What the task asks: Each line of the data must be given back verbatim, with pictures removed.

[Electronics engineering source data]
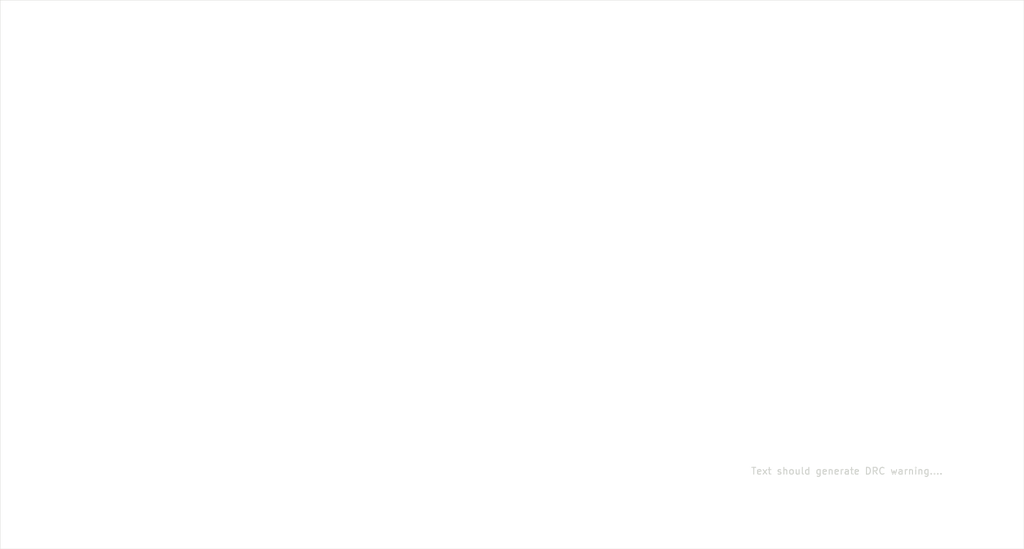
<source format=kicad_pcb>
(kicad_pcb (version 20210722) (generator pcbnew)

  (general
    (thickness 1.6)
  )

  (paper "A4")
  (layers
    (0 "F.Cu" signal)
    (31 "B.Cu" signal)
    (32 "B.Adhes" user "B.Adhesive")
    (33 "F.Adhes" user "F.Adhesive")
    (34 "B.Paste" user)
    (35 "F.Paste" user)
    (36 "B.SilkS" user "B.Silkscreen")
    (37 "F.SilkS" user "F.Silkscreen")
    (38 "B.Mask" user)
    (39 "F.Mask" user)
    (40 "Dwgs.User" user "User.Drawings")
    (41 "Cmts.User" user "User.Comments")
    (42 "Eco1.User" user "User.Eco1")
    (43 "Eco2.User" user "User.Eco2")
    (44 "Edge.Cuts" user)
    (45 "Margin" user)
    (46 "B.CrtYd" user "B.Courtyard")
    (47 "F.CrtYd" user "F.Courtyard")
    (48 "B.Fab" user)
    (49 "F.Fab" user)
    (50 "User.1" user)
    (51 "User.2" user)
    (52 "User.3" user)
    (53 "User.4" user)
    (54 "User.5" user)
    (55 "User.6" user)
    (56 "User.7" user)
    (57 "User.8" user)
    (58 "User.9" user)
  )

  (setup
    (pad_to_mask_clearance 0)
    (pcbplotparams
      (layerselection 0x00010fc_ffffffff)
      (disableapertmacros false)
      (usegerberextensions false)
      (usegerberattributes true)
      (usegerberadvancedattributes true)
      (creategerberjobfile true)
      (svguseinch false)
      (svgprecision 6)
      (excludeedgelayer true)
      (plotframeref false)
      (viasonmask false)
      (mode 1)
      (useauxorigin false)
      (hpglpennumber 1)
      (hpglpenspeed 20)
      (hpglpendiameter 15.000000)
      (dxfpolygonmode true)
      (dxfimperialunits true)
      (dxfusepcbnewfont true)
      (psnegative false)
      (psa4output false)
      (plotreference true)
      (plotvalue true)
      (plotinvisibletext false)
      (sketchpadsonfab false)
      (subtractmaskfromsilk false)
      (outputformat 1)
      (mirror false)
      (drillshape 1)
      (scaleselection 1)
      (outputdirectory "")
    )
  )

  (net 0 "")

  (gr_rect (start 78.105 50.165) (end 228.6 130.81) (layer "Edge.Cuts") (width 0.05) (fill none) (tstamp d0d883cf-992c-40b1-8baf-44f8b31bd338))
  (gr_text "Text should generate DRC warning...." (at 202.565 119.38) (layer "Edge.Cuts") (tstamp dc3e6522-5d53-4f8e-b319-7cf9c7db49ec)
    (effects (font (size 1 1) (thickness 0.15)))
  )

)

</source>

Exercise solution:
<source format=kicad_pcb>
(kicad_pcb (version 20210722) (generator pcbnew)

  (general
    (thickness 1.6)
  )

  (paper "A4")
  (layers
    (0 "F.Cu" signal)
    (31 "B.Cu" signal)
    (32 "B.Adhes" user "B.Adhesive")
    (33 "F.Adhes" user "F.Adhesive")
    (34 "B.Paste" user)
    (35 "F.Paste" user)
    (36 "B.SilkS" user "B.Silkscreen")
    (37 "F.SilkS" user "F.Silkscreen")
    (38 "B.Mask" user)
    (39 "F.Mask" user)
    (40 "Dwgs.User" user "User.Drawings")
    (41 "Cmts.User" user "User.Comments")
    (42 "Eco1.User" user "User.Eco1")
    (43 "Eco2.User" user "User.Eco2")
    (44 "Edge.Cuts" user)
    (45 "Margin" user)
    (46 "B.CrtYd" user "B.Courtyard")
    (47 "F.CrtYd" user "F.Courtyard")
    (48 "B.Fab" user)
    (49 "F.Fab" user)
    (50 "User.1" user)
    (51 "User.2" user)
    (52 "User.3" user)
    (53 "User.4" user)
    (54 "User.5" user)
    (55 "User.6" user)
    (56 "User.7" user)
    (57 "User.8" user)
    (58 "User.9" user)
  )

  (setup
    (pad_to_mask_clearance 0)
    (pcbplotparams
      (layerselection 0x00010fc_ffffffff)
      (disableapertmacros false)
      (usegerberextensions false)
      (usegerberattributes true)
      (usegerberadvancedattributes true)
      (creategerberjobfile true)
      (svguseinch false)
      (svgprecision 6)
      (excludeedgelayer true)
      (plotframeref false)
      (viasonmask false)
      (mode 1)
      (useauxorigin false)
      (hpglpennumber 1)
      (hpglpenspeed 20)
      (hpglpendiameter 15.000000)
      (dxfpolygonmode true)
      (dxfimperialunits true)
      (dxfusepcbnewfont true)
      (psnegative false)
      (psa4output false)
      (plotreference true)
      (plotvalue true)
      (plotinvisibletext false)
      (sketchpadsonfab false)
      (subtractmaskfromsilk false)
      (outputformat 1)
      (mirror false)
      (drillshape 1)
      (scaleselection 1)
      (outputdirectory "")
    )
  )

  (net 0 "")

  (gr_rect (start 78.105 50.165) (end 228.6 130.81) (layer "Edge.Cuts") (width 0.05) (fill none) (tstamp d0d883cf-992c-40b1-8baf-44f8b31bd338))
  (gr_text "Text should generate DRC warning...." (at 202.565 119.38) (layer "Edge.Cuts") (tstamp dc3e6522-5d53-4f8e-b319-7cf9c7db49ec)
    (effects (font (size 1 1) (thickness 0.15)))
  )

)

</source>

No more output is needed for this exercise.